Many think the infrastructure for a hydrogen-powered car just isn’t there, and they’re mostly right. There have been a few advances in hydrogen production recently, but the distribution system is the weak point. Honda hasn’t let that deter the production of a hydrogen fueled car, and neither is Mercedes-Benz, which today is launching its first series-produced fuel Cell car on the road: the new B-Class F-Cell.
The environmentally friendly electric car has better performance than a 2.0-liter gasoline car and is fully suited for everyday driving, with the zero-emission drive system achieves the equivalent of 71 mpg of diesel. Production of the B-Class F-Cell will commence in late 2009 with a small lot. The first of around 200 vehicles will be delivered to customers in Europe and the U.S. at the beginning of next year.
The vehicle’s technological heart is a compact, high-performance fuel Cell system, in which gaseous hydrogen reacts with atmospheric oxygen at 700 bar to generate a current for the electric motor. The fuel Cell system of the B-Class F-Cell has a very good cold-start capability even at temperatures as low as minus 25 degrees Celsius, and is good for a driving range of about 250 mi.
Peak output from the electric motor stands at 136 horsepower and 214 pound-feet of torque, all of which is available from zero revs.

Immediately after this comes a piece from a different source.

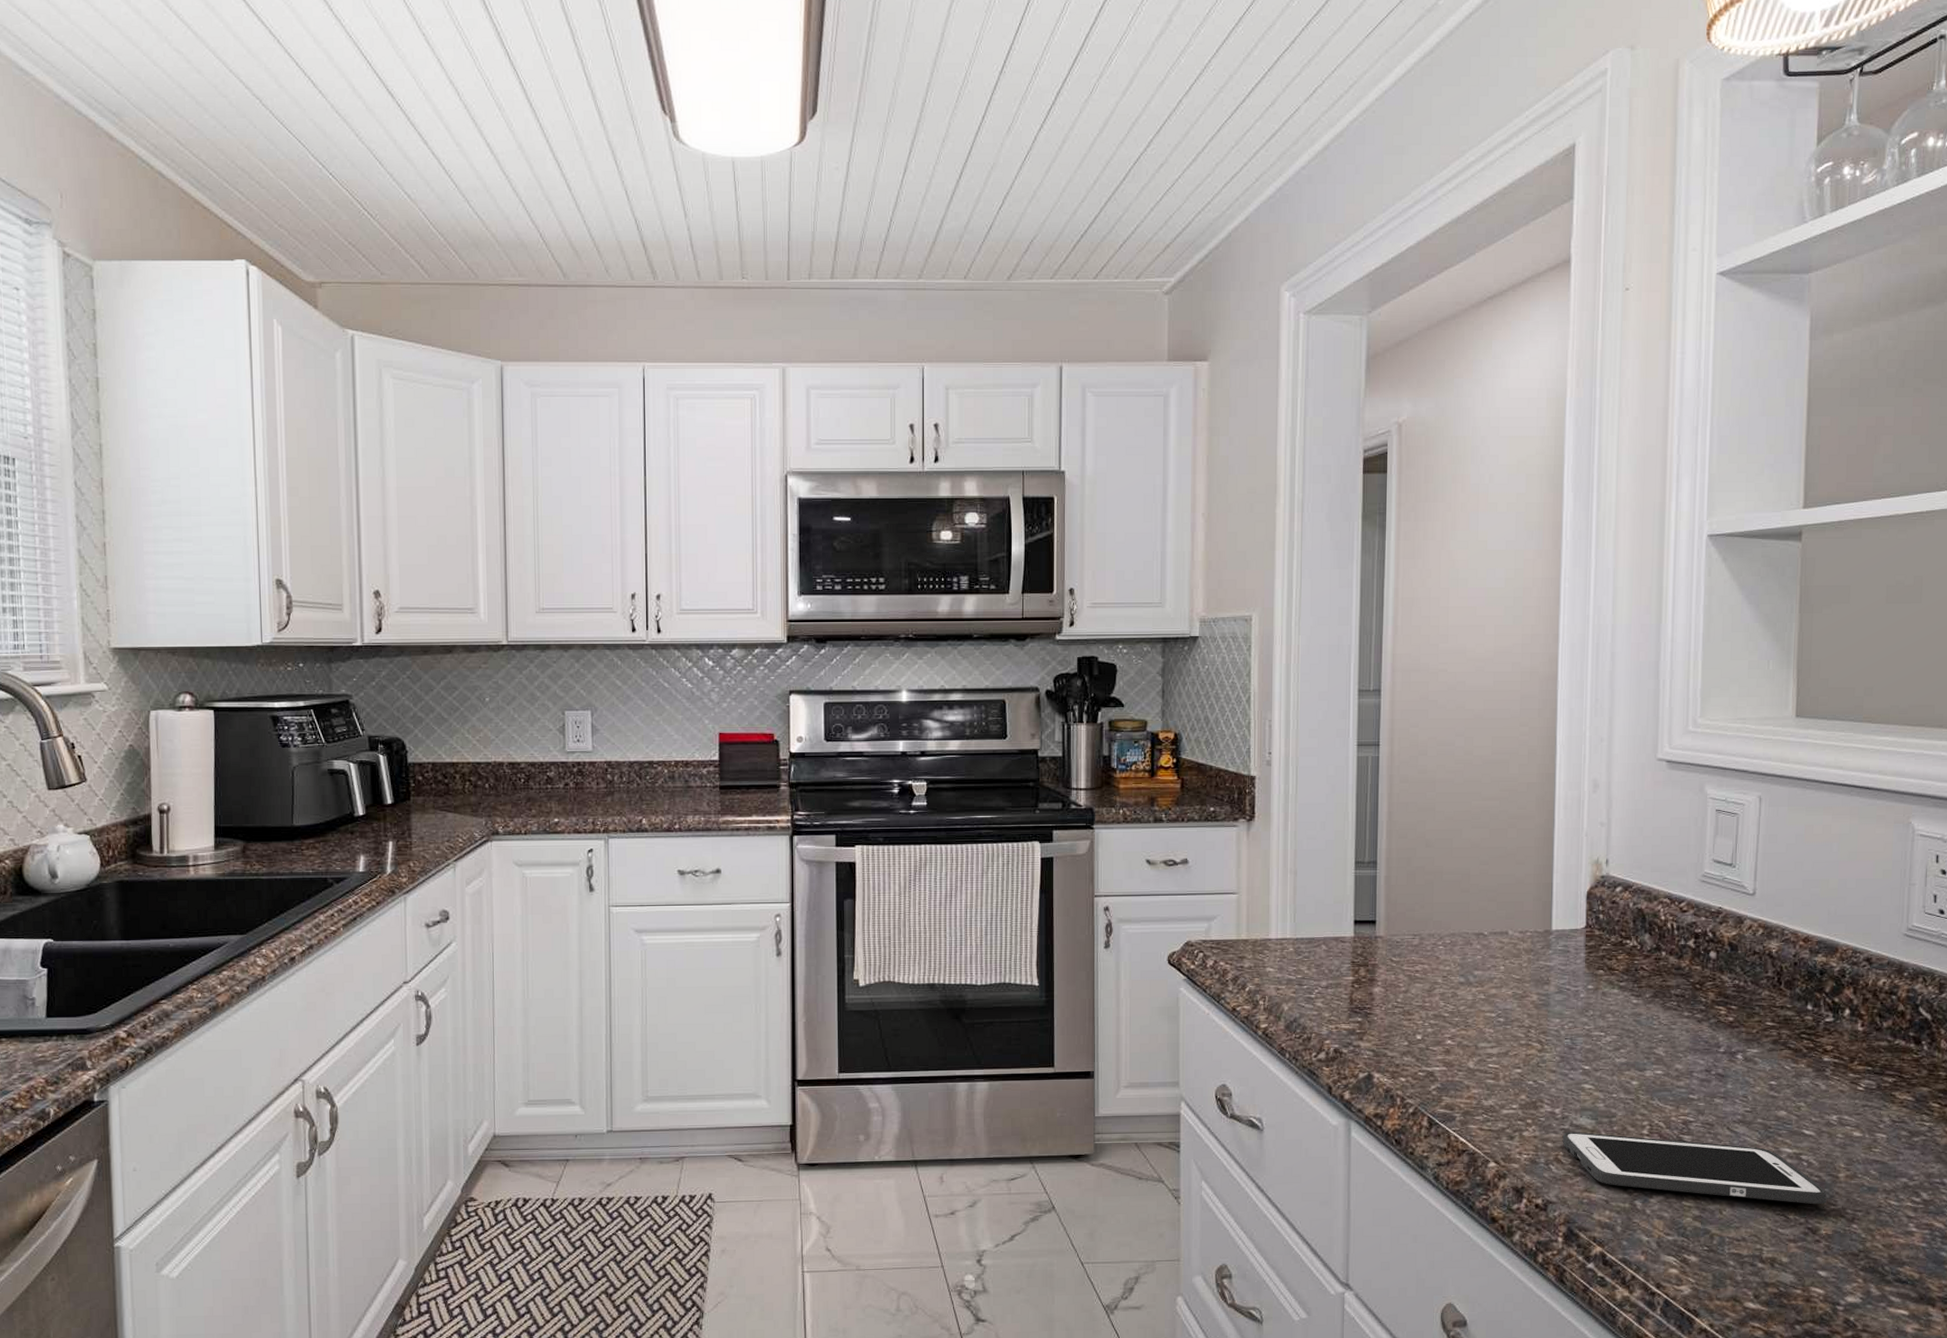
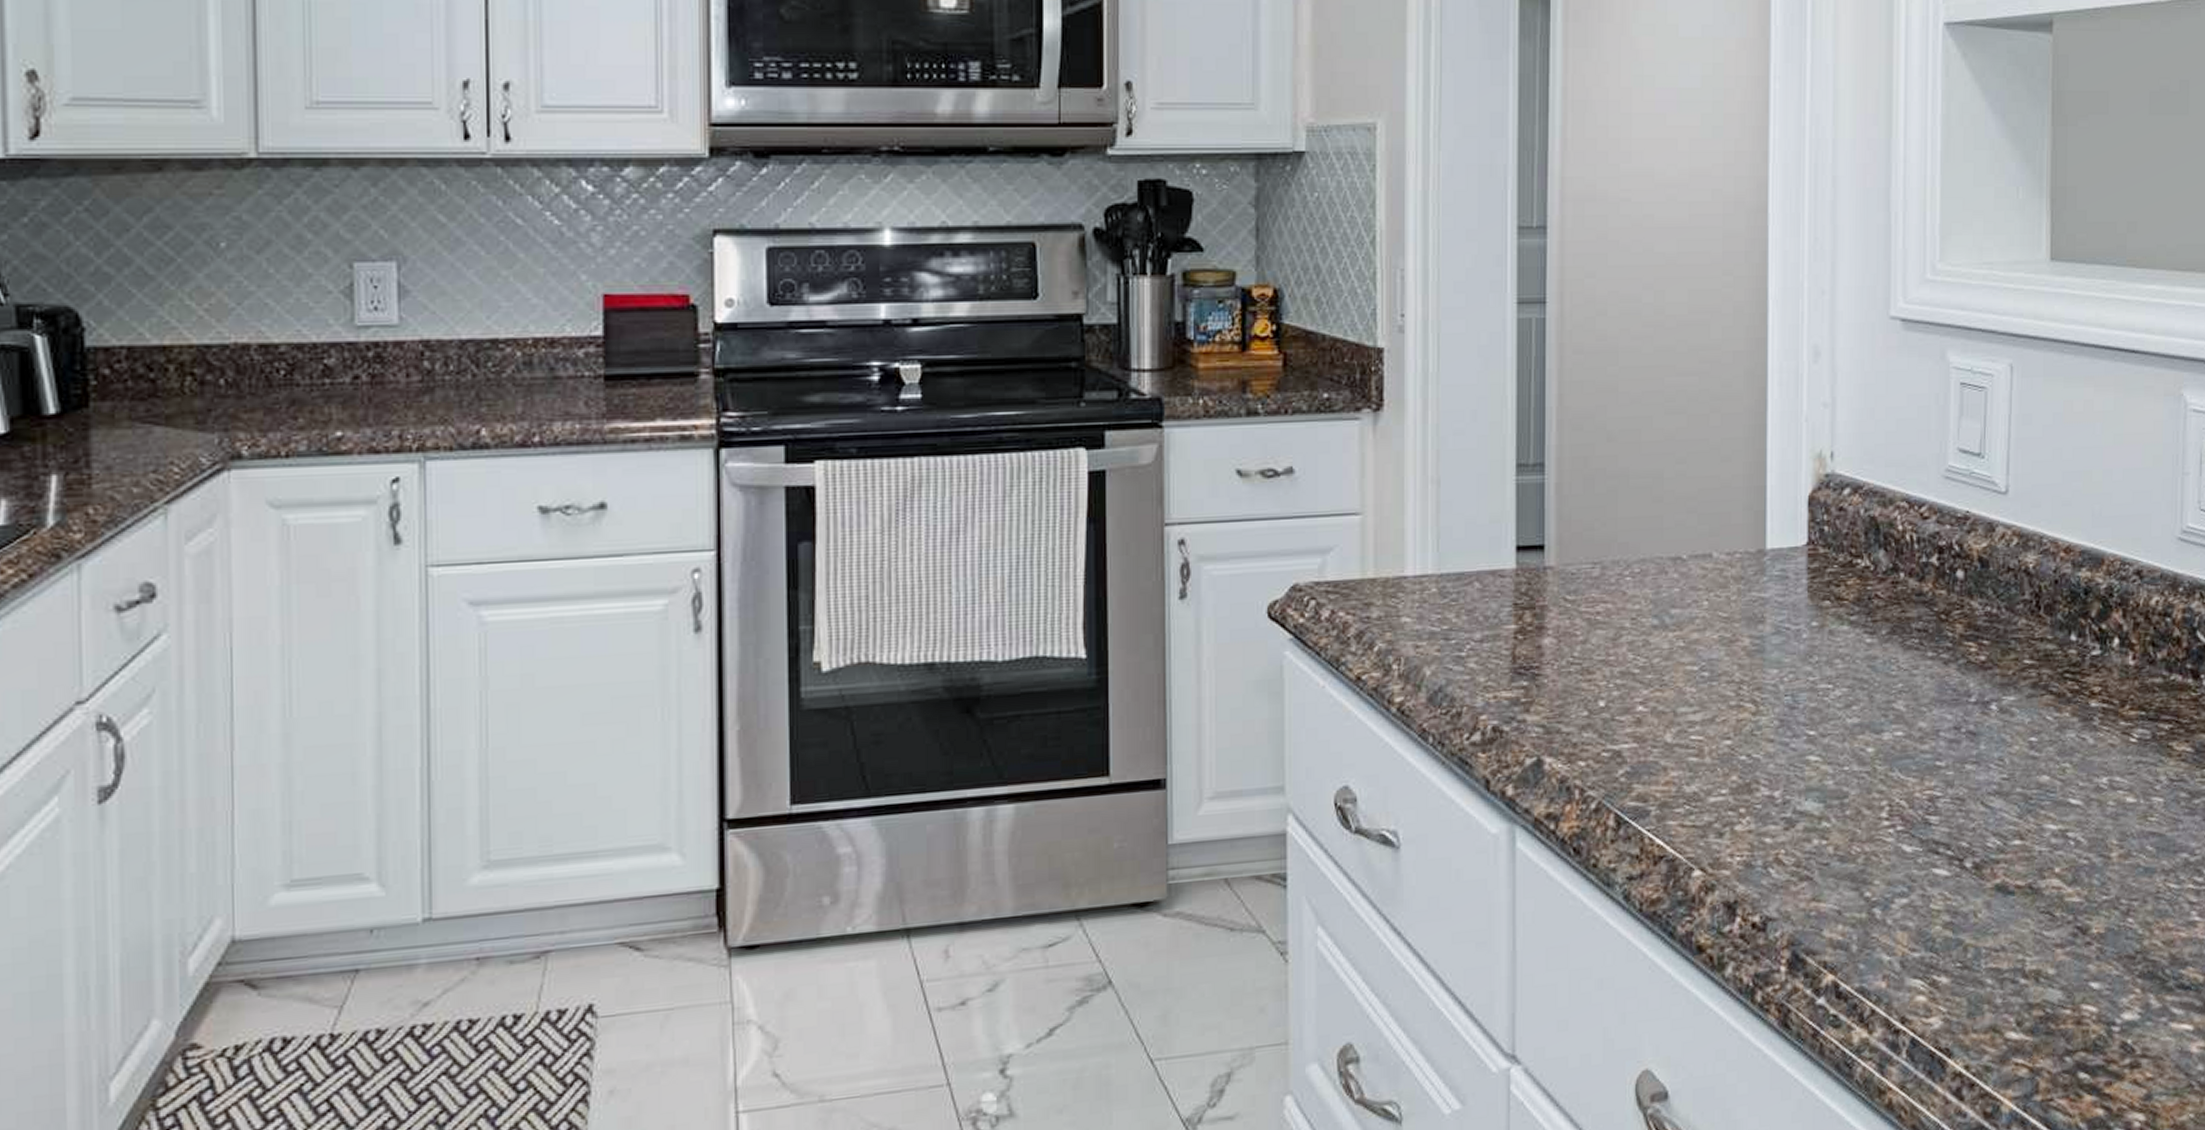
cell phone: present [1562,1132,1827,1205] -> none [1783,820,2098,896]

As in hybrids with combustion engines, the B-Class F-Cell also uses a lithium-ion battery with an output of 35 kW and a capacity of 1.4 kWh to boost power and recover braking energy.

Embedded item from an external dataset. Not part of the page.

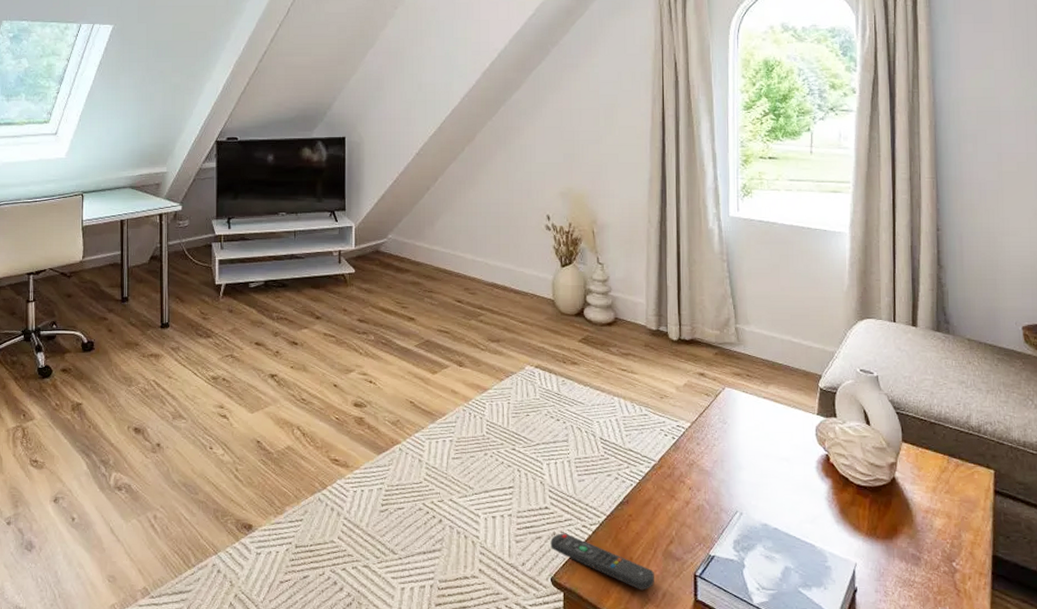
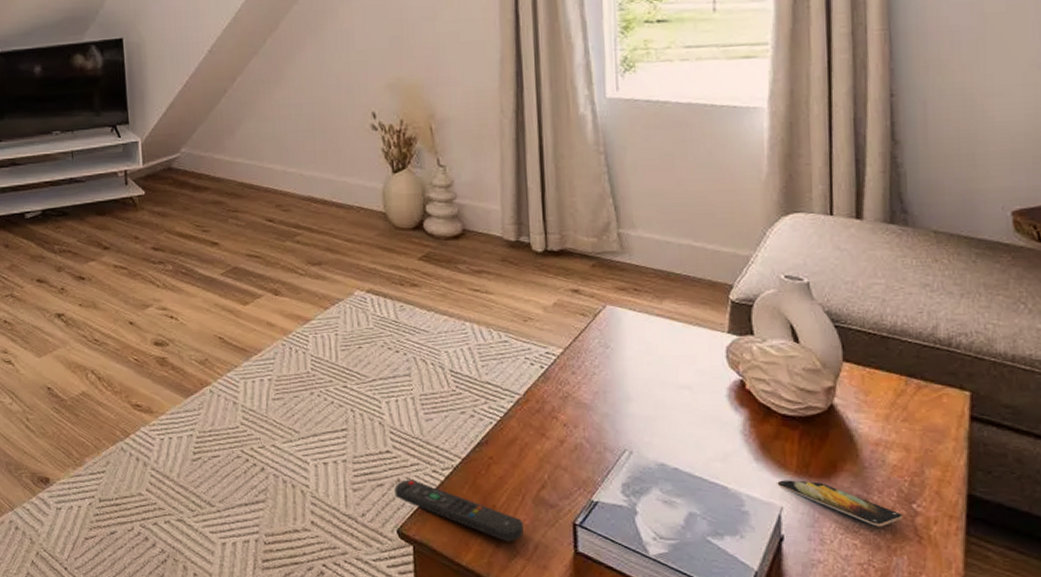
smartphone: none [852,540,946,582] -> present [777,480,904,527]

Mercedes-Benz does acknowledge that a comprehensive network of hydrogen filling stations still has to be set up before locally zero-emission driving can become a widespread reality. To make this possible, the automaker is cooperating with government authorities, energy utilities and oil companies in joint projects in places such as Hamburg, Stuttgart and California to help roll out hydrogen infrastructure.